As the title says, does your cockapoo sleep in bed with you at night? If not, where does he/she sleep?

Benny sleeps in bed at night. Which bed depends on who's home. My parents usually have first priority. But sometimes he'll sleep with my sister if she's home. The only time he sleeps with me is if no one else is home.

He chooses who he sleeps with, by the way. He certainly has his own priorities.


----------



## Lynn-n-pops (May 26, 2009)

Poppy sleeps in my bed  my hubby is not always keen but soon as lights out shes straioght under the covers Blesss her


----------



## brookiee (Nov 5, 2009)

Lexi sleeps with me in my bed. As soon as the light go out she is on my bed and right beside me falling asleep. And when she wants to go to bed earlier than I do she will go cry at my bedroom door and sometimes i'll open the door for her and she'll go to sleep and wait for me to get tehre.


----------



## paasen2002 (Nov 19, 2009)

My Sally sleeps with us. She has to play for 5 minutes with hubby. She is so funny,she jumps all over him when he is laying down.

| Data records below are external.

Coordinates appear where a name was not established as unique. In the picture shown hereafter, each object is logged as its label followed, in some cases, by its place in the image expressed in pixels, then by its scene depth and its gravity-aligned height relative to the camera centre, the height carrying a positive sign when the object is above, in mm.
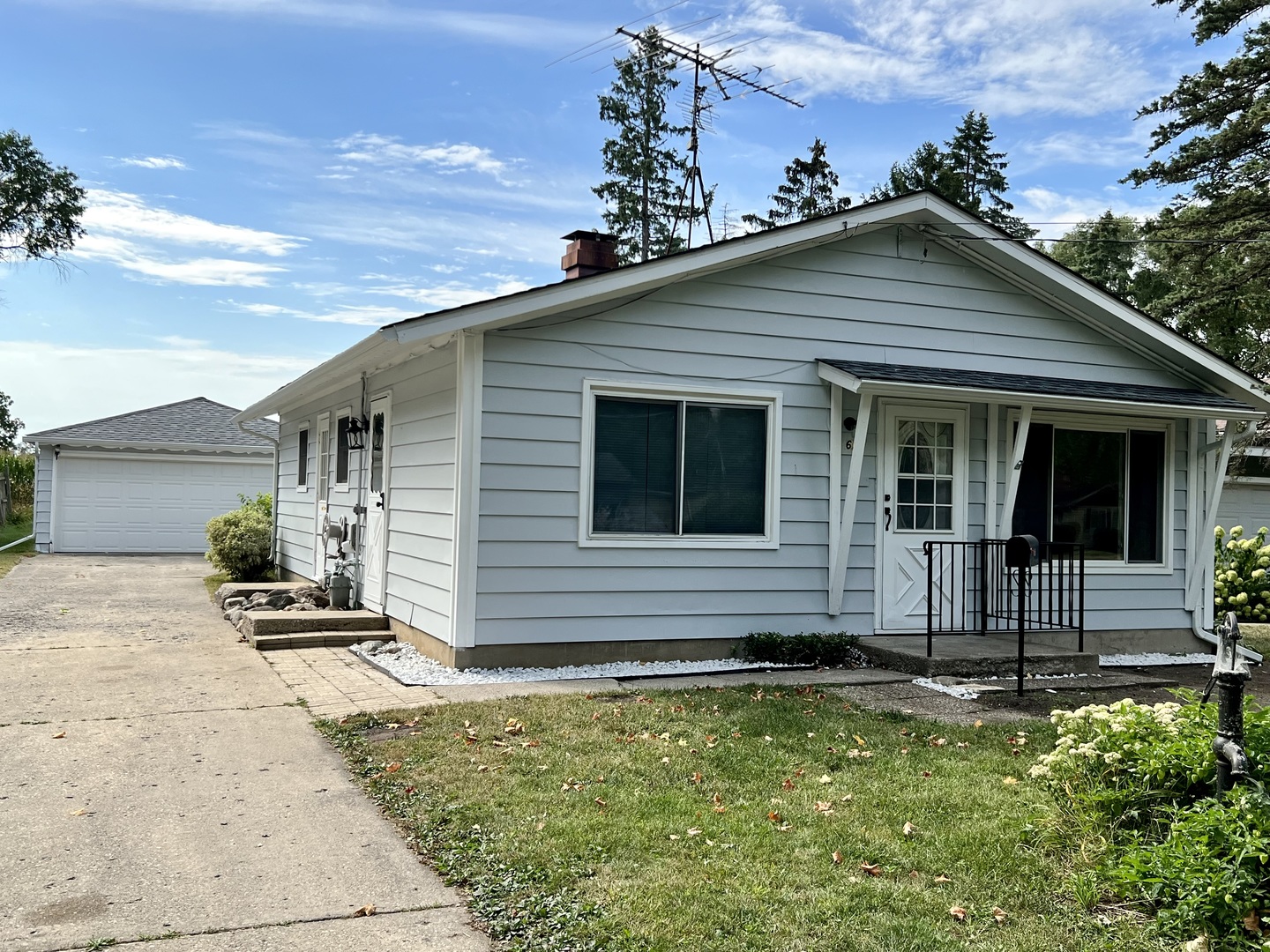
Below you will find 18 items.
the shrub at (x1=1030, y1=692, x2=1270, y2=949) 3113 -1145
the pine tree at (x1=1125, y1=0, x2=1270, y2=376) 16844 +5848
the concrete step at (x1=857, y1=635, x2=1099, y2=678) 7863 -1346
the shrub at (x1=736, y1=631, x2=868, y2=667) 8438 -1387
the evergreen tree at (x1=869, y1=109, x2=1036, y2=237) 32406 +10546
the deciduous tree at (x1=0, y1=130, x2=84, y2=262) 28156 +7721
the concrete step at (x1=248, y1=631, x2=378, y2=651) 9094 -1529
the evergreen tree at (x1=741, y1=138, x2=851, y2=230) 32062 +9676
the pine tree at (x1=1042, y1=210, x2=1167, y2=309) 30875 +7559
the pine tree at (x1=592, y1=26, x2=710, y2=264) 28312 +9137
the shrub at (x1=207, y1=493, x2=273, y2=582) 15812 -1122
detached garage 21656 -245
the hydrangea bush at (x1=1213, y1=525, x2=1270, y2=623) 13570 -1113
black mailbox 7527 -447
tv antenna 12231 +5405
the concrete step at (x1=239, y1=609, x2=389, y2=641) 9320 -1407
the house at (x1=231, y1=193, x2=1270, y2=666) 7871 +398
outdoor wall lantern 10844 +498
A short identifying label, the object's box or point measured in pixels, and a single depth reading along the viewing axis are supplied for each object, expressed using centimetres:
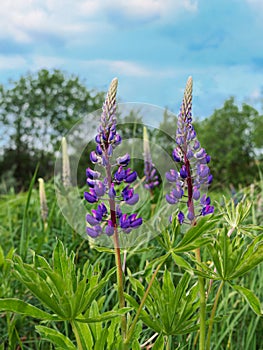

We laugh so hard.Then she is ready for bed and so are we.


----------



## kendal (Jul 16, 2009)

the girls sleep in their crate together, i sometimes have them in my room but the get out as i still shair with my youngest brother and he gets up in the midle of the night. 

but my other brother is supost to be moving out end of december beginning of january, so im hoping to get a big bed for my room when i get it back to myself so i meight get them more often.


----------



## rbstoops (Sep 6, 2009)

Odie sleeps in bed with me on my left side. I have a little pillow for him. After I get in bed he comes over to the my side and paws me to let me know that he's there and I lift him up onto the bed because our bed is to tall for him to jump up on.


----------



## progressivetruth (Jan 21, 2010)

Oreo does sleep with me. He will play with a toy, while the reading lamp is on. Once I turn the lamp off, he will get under the covers, ground himself to me (he has to touch) and go to sleep. Now that he is 3yr old, sometimes he will get off the bed and sleep by the door, like he is on guard duty. But if I get up in the middle of the night, he will get right back in bed with me.


----------



## murphysmom (Dec 6, 2009)

Murphy sleeps in his crate next to my bed.


----------



## newdogmommy (Jan 3, 2010)

Ben sleeps only in his crate which is just beside my side of the bed.


----------



## Enneirda. (Mar 5, 2010)

Shy'lo and D'Artagnan (her father) sleep in bed with me, like rbstoops I also have a pillow for them. I used to use it, but now they have claimed it lol.


----------